Davacı, davalı tarafından sekiz hissedara karşı, toplam 2.800.000,00 TL üzerinden başlatılan icra takibinde, takip miktarının 1/8’i olan 350.000,00 TL’nin kendi hissesine isabet ettiğini belirterek, borçlu olmadığının tespiti istemiyle eldeki davayı açmış, dava tarihi itibariyle, davalı tarafından takibe itiraz eden diğer takip borçlularına karşı açılmış olan itirazın iptali davası devam etmekte olduğundan, söz konusu davanın bekletici sorun yapılmasını istemiş, bu davanın sonucuna göre, fazlaya ilişkin haklarını saklı tuttuğunu da belirtmiştir.
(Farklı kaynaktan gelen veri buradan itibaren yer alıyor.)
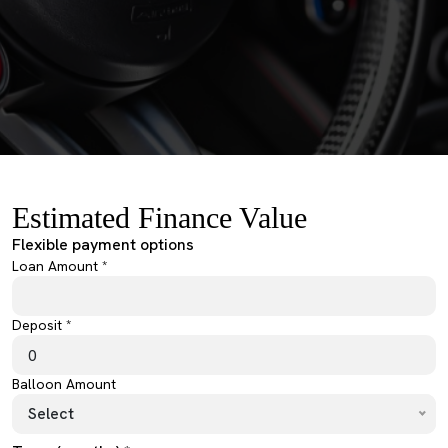
Estimated Finance Value
Flexible payment options
Loan Amount *
Deposit *
Balloon Amount
Select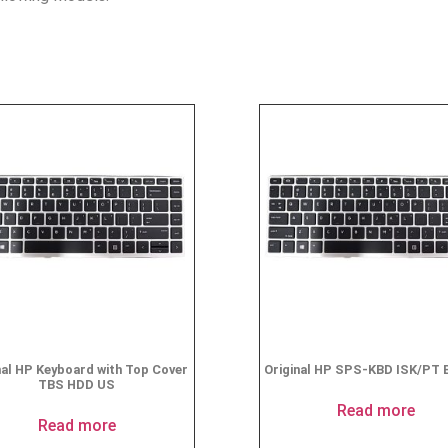
nal HP Keyboard with Top Cover
Original HP SPS-KBD ISK/PT 
TBS HDD US
Read more
Read more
Davacı, esasen davalının hak etmiş olduğu vekalet ücretinin, dava tarihi itibariyle devam etmekte olan söz konusu itirazın iptali davası ile belirleneceğini, davalıya borçlu olup olmadığının, borçlu ise bunun miktarının, bu davanın sonucunda ortaya çıkacağını gerek dava, gerekse daha sonra verdiği tüm dilekçelerinde açıklamıştır.
Hemen belirtmek gerekir ki; davacının, hakkındaki icra takibine süresinde itiraz etmeyerek, takibin belirtilen miktar üzerinden kesinleşmesi, sadece takip hukuku yönünden geçerli olup, maddi hukuk açısından ise, davacının davalıya borçlu olduğunu göstermez. Her ne kadar sekiz hissedara karşı başlatılan takip miktarı 2.800.000,00 TL olup, takipte bu miktarın “müteselsilen tahsili” talep edilmişse de, davacı kendi hissesine düşecek olan takip miktarı üzerinden “borç tehdidi” altında olduğunu düşünerek eldeki davayı açmış, dava değerini 350.000,00 TL olarak gösterip, peşin harcı da bu miktar üzerinden yatırmıştır. Yoksa davacının, takip miktarının geri kalan 2.450.000,00 TL’lik kısmını, borcu olarak benimseyip kabul ettiğine dair bir beyan ve iradesi bulunmamaktadır.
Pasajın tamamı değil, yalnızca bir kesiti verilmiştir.